--- Exercise details ---
Reproduce the listing below, substituting "lightblue" for each occurrence of "skyblue" and changing nothing else. Leave the pictures out of your answer.

--- Extracted information ---
_ _ _
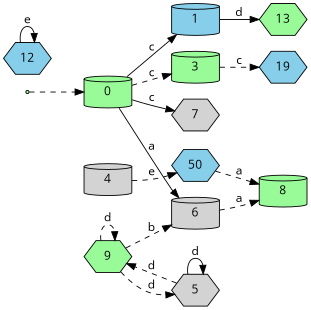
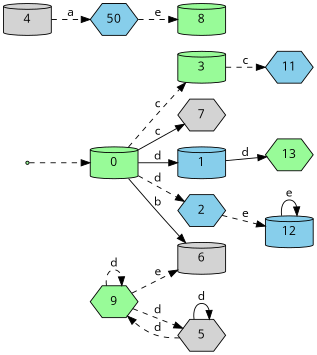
  digraph {
    fontname="Open Sans"
    rankdir=LR
    node [fillcolor=palegreen fontname="Open Sans" shape=cylinder style=filled]
    edge [fontname="Open Sans" style=dashed]
    dummy0 [shape=point]
    0
    1 [fillcolor=skyblue]
+   2 [fillcolor=skyblue shape=hexagon]
    3
    6 [fillcolor=lightgrey]
    7 [fillcolor=lightgrey shape=hexagon]
    13 [shape=hexagon]
-   12 [fillcolor=skyblue shape=hexagon]
-   11 [fillcolor=skyblue shape=hexagon label=19]
+   12 [fillcolor=skyblue]
+   11 [fillcolor=skyblue shape=hexagon]
    4 [fillcolor=lightgrey]
    n12 [fillcolor=skyblue label=50 shape=hexagon]
    5 [fillcolor=lightgrey shape=hexagon]
    9 [shape=hexagon]
    8
    dummy0 -> 0
-   0 -> 1 [label=c style=solid]
+   0 -> 1 [label=d style=solid]
+   0 -> 2 [label=d]
    0 -> 3 [label=c]
-   0 -> 6 [label=a style=solid]
+   0 -> 6 [label=b style=solid]
    0 -> 7 [label=c style=solid]
    1 -> 13 [label=d style=solid]
+   2 -> 12 [label=e]
    3 -> 11 [label=c]
-   6 -> 8 [label=a]
    12 -> 12 [label=e style=solid]
-   4 -> n12 [label=e]
-   n12 -> 8 [label=a]
+   4 -> n12 [label=a]
+   n12 -> 8 [label=e]
    5 -> 5 [label=d style=solid]
    5 -> 9 [label=d]
-   9 -> 6 [label=b]
+   9 -> 6 [label=e]
    9 -> 5 [label=d]
    9 -> 9 [label=d]
  }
_ _ _
--- Right answer ---
  digraph {
    fontname="Open Sans"
    rankdir=LR
    node [fillcolor=palegreen fontname="Open Sans" shape=cylinder style=filled]
    edge [fontname="Open Sans" style=dashed]
    dummy0 [shape=point]
    0
    1 [fillcolor=lightblue]
+   2 [fillcolor=lightblue shape=hexagon]
    3
    6 [fillcolor=lightgrey]
    7 [fillcolor=lightgrey shape=hexagon]
    13 [shape=hexagon]
-   12 [fillcolor=lightblue shape=hexagon]
-   11 [fillcolor=lightblue shape=hexagon label=19]
+   12 [fillcolor=lightblue]
+   11 [fillcolor=lightblue shape=hexagon]
    4 [fillcolor=lightgrey]
    n12 [fillcolor=lightblue label=50 shape=hexagon]
    5 [fillcolor=lightgrey shape=hexagon]
    9 [shape=hexagon]
    8
    dummy0 -> 0
-   0 -> 1 [label=c style=solid]
+   0 -> 1 [label=d style=solid]
+   0 -> 2 [label=d]
    0 -> 3 [label=c]
-   0 -> 6 [label=a style=solid]
+   0 -> 6 [label=b style=solid]
    0 -> 7 [label=c style=solid]
    1 -> 13 [label=d style=solid]
+   2 -> 12 [label=e]
    3 -> 11 [label=c]
-   6 -> 8 [label=a]
    12 -> 12 [label=e style=solid]
-   4 -> n12 [label=e]
-   n12 -> 8 [label=a]
+   4 -> n12 [label=a]
+   n12 -> 8 [label=e]
    5 -> 5 [label=d style=solid]
    5 -> 9 [label=d]
-   9 -> 6 [label=b]
+   9 -> 6 [label=e]
    9 -> 5 [label=d]
    9 -> 9 [label=d]
  }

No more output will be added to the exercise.